Connecting this economically determinist chain of reasoning together, the content of real world religions suddenly becomes far less random.  Rather than being arbitrary, a religion as practiced by a particular group of people at a particular time starts to look like something largely determined by the technologies and ecological circumstances that are formative for its adherents, which in turn drive their mode of food production in their formative period, which in turn drives the values and collective organizational forms that work best, which in turn drives much of the substantive content of the religion of those adherents as they practice it.  When a society has more than one mode of food production operating as parallel subcultures of the society at the same time, each subculture or caste of each society that practice a particular mode of food production may have its own way of practicing its religion, even if some or all of them on the surface claim to be practicing the same religion, or at least, the "true" version of the same religion.  Complex societies with multiple subcultures and centeralized government may need either a doctrine that calls for the toleration of multiple religious views as the First Amendment to the United States Constitution does, or a religion succeptible to have subcultures within it that publicly claim to be the same creed, in order to function.

When a society undergoes a transformation in its food production mode, sooner or later, its religion as practiced will catch up, although there may be some lag time from a most recent formative period to the present particular when a society or subculture is evolving to a new food production mode rapidly.  It may take a number of generations, for example, for a religion which was a herder religion in its most recent formative period to adapt to the economic realities of the present through intepretive, organizational and ritual adjustments.  For example, many religions practiced in the United States are in the process of adapting to new conceptions about gender and sexual orientation which are driven by a shift towards a postindustrial mode of economic organization which are driven by  new technological developments within the options made available by our evolving ecological constraints like those associated with the tail end of a century old petroleum based economy.
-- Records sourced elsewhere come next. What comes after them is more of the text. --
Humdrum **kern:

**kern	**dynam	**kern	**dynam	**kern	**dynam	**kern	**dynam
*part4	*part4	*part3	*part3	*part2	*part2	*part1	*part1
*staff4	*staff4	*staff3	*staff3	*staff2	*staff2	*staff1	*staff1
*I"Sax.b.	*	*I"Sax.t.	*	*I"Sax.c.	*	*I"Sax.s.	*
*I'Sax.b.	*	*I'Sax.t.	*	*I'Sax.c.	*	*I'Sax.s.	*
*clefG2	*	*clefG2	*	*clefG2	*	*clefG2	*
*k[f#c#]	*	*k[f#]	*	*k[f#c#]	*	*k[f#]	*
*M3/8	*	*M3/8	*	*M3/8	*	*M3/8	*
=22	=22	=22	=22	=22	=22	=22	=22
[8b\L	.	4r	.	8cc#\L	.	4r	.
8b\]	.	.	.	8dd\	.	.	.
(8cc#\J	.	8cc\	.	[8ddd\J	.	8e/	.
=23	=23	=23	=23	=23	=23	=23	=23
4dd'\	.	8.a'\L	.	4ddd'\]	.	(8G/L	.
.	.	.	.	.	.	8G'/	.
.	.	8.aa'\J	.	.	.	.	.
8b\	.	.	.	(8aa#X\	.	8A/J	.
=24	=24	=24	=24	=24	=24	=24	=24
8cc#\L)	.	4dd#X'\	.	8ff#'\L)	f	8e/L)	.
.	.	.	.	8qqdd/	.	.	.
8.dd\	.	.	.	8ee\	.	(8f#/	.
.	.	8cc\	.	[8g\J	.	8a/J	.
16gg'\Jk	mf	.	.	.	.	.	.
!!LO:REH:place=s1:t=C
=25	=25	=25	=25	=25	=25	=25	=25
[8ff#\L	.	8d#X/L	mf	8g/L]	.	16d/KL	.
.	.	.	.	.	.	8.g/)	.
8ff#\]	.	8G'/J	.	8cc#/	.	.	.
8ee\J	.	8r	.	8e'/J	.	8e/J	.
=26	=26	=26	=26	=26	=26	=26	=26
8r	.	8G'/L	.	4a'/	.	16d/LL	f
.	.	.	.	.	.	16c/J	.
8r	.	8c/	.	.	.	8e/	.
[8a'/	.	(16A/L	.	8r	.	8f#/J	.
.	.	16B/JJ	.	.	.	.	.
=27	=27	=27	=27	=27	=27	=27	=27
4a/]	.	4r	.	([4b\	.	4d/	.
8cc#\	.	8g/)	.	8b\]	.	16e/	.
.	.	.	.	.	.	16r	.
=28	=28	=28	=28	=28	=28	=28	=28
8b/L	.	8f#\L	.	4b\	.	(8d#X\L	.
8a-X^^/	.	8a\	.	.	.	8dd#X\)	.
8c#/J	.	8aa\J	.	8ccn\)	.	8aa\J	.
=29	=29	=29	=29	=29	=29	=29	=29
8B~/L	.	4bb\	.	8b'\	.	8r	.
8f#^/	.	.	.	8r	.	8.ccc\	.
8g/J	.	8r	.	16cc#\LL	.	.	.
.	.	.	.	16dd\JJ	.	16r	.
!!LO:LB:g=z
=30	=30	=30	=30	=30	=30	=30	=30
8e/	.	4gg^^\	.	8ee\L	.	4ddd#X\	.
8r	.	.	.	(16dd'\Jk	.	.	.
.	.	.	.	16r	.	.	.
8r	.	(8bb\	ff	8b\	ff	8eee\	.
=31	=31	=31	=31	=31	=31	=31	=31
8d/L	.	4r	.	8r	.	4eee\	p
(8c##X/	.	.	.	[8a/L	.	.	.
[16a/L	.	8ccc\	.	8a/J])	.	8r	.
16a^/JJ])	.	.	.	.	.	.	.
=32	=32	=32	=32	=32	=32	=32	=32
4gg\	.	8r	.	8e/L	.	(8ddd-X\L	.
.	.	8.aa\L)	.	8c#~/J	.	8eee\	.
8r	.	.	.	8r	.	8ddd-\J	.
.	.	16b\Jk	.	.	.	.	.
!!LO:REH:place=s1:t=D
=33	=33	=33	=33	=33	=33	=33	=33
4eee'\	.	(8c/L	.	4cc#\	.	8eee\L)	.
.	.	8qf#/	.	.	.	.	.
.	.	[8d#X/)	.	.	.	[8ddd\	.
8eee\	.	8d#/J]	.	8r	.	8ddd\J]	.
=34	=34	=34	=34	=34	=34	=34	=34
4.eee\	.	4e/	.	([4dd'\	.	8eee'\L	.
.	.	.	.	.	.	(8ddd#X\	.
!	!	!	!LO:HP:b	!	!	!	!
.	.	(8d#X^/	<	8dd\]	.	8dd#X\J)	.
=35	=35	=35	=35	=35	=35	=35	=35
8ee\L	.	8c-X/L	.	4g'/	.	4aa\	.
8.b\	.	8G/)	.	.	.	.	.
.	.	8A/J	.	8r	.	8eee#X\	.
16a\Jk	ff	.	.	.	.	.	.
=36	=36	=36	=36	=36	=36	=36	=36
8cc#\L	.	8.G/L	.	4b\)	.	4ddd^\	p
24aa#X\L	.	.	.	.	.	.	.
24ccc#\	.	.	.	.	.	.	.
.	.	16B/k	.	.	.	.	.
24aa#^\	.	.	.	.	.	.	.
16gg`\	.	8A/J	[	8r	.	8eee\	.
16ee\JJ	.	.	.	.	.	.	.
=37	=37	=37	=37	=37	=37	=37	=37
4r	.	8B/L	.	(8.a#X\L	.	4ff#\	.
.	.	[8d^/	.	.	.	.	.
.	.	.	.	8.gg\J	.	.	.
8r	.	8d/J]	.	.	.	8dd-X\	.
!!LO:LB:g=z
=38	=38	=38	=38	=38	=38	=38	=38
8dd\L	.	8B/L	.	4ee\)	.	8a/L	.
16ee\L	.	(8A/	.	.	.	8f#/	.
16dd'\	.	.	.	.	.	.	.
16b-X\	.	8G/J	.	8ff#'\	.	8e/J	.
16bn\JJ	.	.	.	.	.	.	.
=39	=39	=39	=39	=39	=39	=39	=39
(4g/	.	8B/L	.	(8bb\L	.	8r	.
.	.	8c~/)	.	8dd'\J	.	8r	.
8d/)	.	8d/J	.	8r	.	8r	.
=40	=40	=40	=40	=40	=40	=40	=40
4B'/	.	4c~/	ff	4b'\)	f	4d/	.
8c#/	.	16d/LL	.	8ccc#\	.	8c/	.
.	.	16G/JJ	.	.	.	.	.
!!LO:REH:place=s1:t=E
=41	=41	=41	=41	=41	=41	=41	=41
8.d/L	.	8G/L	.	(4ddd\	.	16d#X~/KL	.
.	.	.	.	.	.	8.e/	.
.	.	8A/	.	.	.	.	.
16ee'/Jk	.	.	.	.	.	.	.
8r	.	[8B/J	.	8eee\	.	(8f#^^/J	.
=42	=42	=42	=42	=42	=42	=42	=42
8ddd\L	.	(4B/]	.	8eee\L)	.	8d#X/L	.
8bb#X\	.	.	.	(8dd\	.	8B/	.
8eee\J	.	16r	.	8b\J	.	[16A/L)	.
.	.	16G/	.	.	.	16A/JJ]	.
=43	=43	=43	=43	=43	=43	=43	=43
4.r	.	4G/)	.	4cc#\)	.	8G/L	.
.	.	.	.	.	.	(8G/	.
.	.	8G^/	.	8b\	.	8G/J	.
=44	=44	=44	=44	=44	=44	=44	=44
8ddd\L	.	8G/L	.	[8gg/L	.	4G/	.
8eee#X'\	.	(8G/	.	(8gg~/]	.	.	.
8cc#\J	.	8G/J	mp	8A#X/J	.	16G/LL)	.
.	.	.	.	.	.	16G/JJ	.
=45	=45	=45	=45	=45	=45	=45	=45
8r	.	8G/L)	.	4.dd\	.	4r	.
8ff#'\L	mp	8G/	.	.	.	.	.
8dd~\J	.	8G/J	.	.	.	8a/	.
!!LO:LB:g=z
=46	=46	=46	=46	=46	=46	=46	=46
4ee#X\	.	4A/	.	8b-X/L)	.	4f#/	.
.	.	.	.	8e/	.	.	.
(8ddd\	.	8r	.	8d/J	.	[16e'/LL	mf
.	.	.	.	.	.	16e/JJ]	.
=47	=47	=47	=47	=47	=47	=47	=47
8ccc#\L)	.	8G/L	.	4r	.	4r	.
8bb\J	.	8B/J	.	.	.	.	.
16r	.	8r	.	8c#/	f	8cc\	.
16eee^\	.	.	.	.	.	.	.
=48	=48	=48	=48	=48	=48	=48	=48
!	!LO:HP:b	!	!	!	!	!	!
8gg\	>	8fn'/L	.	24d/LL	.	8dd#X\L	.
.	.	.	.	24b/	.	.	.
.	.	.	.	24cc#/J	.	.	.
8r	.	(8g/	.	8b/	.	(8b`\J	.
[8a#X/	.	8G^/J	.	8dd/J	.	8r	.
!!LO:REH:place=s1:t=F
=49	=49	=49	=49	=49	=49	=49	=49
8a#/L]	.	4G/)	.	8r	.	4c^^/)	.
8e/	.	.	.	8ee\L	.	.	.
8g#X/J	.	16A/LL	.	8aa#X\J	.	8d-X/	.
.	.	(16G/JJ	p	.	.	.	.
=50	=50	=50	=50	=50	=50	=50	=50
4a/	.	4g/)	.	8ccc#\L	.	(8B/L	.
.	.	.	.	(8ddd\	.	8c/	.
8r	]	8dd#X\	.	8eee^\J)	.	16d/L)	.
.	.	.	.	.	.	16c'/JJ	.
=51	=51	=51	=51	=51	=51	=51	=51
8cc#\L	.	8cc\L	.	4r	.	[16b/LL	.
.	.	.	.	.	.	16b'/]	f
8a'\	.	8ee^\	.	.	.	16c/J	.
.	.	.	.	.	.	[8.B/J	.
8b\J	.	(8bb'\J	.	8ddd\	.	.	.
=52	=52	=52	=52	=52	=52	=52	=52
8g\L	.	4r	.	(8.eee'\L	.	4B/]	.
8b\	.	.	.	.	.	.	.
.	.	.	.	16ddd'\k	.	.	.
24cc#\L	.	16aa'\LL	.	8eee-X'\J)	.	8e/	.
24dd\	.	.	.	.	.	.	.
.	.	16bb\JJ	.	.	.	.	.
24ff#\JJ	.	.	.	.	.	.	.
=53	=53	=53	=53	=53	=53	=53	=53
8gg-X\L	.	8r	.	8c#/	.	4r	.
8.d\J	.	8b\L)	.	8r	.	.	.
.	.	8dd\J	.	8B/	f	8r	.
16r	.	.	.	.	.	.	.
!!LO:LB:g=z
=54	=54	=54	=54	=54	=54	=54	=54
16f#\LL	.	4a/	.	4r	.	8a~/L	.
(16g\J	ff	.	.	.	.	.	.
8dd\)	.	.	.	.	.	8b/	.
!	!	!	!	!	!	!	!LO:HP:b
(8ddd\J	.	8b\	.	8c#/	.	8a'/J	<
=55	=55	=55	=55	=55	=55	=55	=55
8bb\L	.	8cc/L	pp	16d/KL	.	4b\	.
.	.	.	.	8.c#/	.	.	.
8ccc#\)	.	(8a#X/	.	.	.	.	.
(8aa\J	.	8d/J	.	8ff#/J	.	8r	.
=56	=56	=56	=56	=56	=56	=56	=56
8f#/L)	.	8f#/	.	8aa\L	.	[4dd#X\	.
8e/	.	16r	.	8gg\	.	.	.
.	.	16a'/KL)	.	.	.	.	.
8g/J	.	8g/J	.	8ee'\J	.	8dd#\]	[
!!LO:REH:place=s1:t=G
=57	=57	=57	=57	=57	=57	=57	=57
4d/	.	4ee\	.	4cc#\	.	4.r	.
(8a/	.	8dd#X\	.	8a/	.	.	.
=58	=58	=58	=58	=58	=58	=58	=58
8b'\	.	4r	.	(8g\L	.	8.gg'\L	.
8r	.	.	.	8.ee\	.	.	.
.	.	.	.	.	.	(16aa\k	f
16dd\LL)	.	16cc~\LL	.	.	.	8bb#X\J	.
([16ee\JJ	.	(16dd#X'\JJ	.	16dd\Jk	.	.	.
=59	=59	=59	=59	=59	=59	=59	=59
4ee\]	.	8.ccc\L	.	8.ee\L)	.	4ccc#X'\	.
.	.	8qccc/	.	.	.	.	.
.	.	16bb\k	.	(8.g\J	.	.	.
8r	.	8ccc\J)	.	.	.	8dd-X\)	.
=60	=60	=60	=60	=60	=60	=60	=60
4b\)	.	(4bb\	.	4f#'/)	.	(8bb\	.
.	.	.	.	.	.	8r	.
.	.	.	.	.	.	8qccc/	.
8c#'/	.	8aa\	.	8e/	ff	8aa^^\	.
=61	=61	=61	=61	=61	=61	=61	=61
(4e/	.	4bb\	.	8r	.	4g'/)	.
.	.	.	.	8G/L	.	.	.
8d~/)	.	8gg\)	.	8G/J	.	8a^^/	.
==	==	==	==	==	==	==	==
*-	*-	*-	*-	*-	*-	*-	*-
While not entirely inevitable, and while the specific formalisms and symbols that a religion expresses itself may be driven by historical baggage and may be path dependent, the substantive aspects of a religion that influence how people act in real life a strongly biased by economic realities that are in turn strongly biased by technological realities.  People who have values and inclinations about how to organize people in the society that work for its current stage of development and mode of food production will prospect and religions that reflect these views will prosper with them or be intepreted to become congruent with them, while people who have values and inclinations about how to organize people that are a poor fit for the current mode of food production will not prosper and religions that reflect their values will stagnate or die.